- _Directive_:
Write out, word for word, the part of the news passage on the India-Africa technology expo that begins at the words "The event, on" and stops after "Rwanda and Sudan.".

- _Source passage_:

The event, on September 28-29, was launched in conjunction with Information Technology Authority of Kenya, Telecom Export Promotion Council (TEPC) of India, and National Association of Software and Service Companies (NASSCOM).

The event, inaugurated by Najib Balala, Cabinet Secretary of Kenya and Rakesh Garg, Secretary Telecom of India, was attended by various officials and business leaders from India, Kenya, Tanzania, Uganda, Rwanda and Sudan.

“We have got a lot of experience in policies, networks/technology, skill development and innovative solutions using ICT to share with Africa,” said Garg.

“We see opportunities for cooperation and our government is keen to encourage business activities between India and Africa,” Garg said.

Over 300 technology companies from India and Africa are showing their latest products and solutions at this expo-cum-conference. The cost of the event is one crore, partially sponsored by Indian government.

- _Provided records_:
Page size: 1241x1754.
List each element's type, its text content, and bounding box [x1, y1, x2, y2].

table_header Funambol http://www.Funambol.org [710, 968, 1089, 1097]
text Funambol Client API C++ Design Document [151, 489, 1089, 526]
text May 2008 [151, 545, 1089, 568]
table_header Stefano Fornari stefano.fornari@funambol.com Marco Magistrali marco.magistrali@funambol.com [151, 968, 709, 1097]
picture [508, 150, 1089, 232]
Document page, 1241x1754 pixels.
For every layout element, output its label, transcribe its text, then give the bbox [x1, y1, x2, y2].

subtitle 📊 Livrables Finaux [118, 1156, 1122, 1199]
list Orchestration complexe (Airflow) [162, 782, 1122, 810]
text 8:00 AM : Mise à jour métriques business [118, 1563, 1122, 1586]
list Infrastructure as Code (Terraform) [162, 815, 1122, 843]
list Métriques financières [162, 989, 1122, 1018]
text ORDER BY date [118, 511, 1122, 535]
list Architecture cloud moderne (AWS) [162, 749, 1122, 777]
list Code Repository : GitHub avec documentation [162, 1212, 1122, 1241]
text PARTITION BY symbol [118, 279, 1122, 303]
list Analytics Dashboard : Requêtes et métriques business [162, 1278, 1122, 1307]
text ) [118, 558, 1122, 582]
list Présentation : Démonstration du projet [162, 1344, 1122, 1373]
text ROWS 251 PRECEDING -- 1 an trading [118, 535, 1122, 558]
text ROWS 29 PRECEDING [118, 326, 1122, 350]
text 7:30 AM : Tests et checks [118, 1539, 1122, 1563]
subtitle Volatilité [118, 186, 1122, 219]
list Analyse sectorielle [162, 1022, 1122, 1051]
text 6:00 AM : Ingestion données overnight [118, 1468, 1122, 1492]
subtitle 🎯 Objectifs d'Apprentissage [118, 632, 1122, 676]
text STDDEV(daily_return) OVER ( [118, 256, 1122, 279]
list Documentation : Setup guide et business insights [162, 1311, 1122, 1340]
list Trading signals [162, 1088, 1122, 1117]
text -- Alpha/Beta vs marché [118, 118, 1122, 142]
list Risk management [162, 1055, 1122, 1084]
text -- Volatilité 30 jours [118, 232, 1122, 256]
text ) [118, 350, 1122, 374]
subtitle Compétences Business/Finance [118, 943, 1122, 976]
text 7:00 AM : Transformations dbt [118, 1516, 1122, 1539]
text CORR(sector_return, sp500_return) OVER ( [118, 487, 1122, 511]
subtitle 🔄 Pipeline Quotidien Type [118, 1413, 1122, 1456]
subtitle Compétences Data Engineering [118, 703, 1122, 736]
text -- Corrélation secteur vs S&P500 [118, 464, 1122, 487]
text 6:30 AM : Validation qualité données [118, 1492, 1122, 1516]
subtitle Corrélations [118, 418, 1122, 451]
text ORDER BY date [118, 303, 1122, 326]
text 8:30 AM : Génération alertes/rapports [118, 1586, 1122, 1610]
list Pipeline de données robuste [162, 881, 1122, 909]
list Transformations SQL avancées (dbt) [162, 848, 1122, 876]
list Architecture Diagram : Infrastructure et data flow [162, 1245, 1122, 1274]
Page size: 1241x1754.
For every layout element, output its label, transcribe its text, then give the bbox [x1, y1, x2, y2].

- _Complete response_:
The event, on September 28-29, was launched in conjunction with Information Technology Authority of Kenya, Telecom Export Promotion Council (TEPC) of India, and National Association of Software and Service Companies (NASSCOM).

The event, inaugurated by Najib Balala, Cabinet Secretary of Kenya and Rakesh Garg, Secretary Telecom of India, was attended by various officials and business leaders from India, Kenya, Tanzania, Uganda, Rwanda and Sudan.